資料を読み解く:
1 > SYLFF国際フォーラムの記事では、座談会に参加したフェローは何名か。
2 > SYLFF国際フォーラムの記事を、最後の文の次から書き継ぐこと。

文書の一部:

—————

SYLFFカウンシル国際フォーラムで、グローバル化を討議しました
2008年02月07日

東京財団では、1月26日(土)にヤングリーダー奨学基金(SYLFF)フェローによる、国際フォーラム(座談会)を開催しました。参加したフェローは北南米、アフリカ・ヨーロッパ、アジア・太平洋の3地域から選出された9名のフェローによる協議会で、今回は、「SYLFFフェローからみたグローバル化観」と題し、2時間に渡り、プレゼンテーションとディスカッションを行いました。
プレゼンテーションでは、68名のSYLFFフェローから寄せられたアンケートをもとに、経済、文化、食、政治、宗教などの様々な分野における、様々な国のフェローのグルーバル化観について発表されました。
ディスカッションでは、「経済のグローバル化」に焦点をあてました。主な議論のポイントは

グローバル化という現象は、帝国主義時代から進行し、2つの世界大戦と冷戦による世界のブロック化により断絶された。現在のグローバル化が当時のものに比べ際立っているのは、IT革命により、ヒト・モノだけでなく、カネとコミュニケーションが飛躍的に加速したことである。

—————

データ抜粋:
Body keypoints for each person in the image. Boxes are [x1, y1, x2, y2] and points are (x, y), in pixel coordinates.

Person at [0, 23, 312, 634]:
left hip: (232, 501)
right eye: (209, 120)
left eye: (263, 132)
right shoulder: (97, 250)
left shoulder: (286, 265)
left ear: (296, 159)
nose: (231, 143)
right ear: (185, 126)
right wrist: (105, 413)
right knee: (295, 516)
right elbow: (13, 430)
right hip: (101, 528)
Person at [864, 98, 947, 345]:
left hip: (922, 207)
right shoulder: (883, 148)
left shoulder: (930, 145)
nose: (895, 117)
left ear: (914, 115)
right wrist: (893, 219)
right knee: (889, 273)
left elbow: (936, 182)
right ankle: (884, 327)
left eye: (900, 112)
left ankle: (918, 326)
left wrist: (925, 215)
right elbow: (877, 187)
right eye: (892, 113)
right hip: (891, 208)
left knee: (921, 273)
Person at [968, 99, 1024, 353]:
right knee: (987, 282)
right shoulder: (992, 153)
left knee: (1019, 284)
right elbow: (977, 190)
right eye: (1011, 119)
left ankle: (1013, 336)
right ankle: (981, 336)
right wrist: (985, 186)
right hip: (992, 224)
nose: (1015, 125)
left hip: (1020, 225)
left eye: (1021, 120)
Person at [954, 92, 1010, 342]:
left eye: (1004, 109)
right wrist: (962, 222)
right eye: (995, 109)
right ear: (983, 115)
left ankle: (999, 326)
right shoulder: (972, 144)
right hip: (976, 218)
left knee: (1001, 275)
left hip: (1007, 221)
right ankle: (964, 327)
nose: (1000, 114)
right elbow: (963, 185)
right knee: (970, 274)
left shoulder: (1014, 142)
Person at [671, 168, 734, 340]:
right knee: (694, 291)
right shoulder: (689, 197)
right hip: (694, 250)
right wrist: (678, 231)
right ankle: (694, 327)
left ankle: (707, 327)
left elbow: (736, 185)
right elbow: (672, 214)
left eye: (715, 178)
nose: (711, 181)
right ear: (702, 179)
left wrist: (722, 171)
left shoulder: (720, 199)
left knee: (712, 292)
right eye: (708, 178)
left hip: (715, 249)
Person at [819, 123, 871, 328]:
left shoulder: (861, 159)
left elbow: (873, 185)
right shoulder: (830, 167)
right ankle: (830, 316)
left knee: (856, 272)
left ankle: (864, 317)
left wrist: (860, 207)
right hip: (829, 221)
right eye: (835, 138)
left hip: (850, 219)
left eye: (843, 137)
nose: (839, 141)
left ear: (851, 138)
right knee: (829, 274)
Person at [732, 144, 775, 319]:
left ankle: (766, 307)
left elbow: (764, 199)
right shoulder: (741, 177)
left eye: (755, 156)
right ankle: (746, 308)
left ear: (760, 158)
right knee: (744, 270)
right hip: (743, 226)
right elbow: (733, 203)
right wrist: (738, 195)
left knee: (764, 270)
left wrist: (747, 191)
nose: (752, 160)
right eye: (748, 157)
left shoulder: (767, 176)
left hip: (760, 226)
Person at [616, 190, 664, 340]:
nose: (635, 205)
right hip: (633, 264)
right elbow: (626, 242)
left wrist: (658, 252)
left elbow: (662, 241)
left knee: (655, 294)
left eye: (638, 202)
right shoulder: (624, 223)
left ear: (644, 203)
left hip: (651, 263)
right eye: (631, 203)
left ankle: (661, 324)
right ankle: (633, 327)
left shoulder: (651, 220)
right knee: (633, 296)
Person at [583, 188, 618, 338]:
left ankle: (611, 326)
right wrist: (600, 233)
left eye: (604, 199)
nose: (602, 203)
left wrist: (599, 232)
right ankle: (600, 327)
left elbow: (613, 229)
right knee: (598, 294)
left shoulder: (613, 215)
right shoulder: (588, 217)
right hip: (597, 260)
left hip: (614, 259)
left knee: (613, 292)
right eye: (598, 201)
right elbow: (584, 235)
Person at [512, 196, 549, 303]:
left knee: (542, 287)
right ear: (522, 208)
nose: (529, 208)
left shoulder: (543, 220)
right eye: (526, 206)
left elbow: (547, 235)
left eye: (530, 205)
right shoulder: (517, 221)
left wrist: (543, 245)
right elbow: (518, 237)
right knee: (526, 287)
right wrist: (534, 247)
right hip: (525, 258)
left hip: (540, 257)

—————

各課題の解答:
1 > 北南米、アフリカ・ヨーロッパ、アジア・太平洋の3地域から選ばれた9名。

2 >
グローバル化は、発展途上国において、富を貧困層にも浸透させるよりも、逆に貧富の差を拡大している。その大きな理由は、インフラ(物理的、制度的)の欠如と、政治的意思の欠如である。

資本主義が、市場の自由化を通じて、ローコストの労働力、原材料と高い利益率を追求する限り、貧富の差は拡大し続けるだろう。しかし、完全に規制のない市場など存在せず、大国では大企業に有利な政策を行っている。これも前述の政治的意思の問題であり、東アジア諸国の経済成長、旧ソビエト連邦諸国や一部の東欧諸国、ラテンアメリカ諸国の経済沈滞の例をみると、政府が開放、規制、補助をうまく使い分けながら、貧困層にも富の一部が浸透するような平等で、透明性の高い政策を行い、国づくりをしていこうという、政治的意思の有無が大きく左右する。
アメリカのように、成功者への報酬が大きい一方、セーフティネットが不完全である資本主義だけでなく、スウェーデンやカナダのような社会福祉国家という選択があり、それぞれの制度で長所と短所がある。社会福祉国家は、高負担・高サービスで、富は様々な階層にいきわたるが、アメリカンドリームのような、大きな経済的成功のチャンスは少ない。
上記のトピックで大変白熱した議論が展開されました。詳細のレポートは近日中、本サイトに掲載予定です。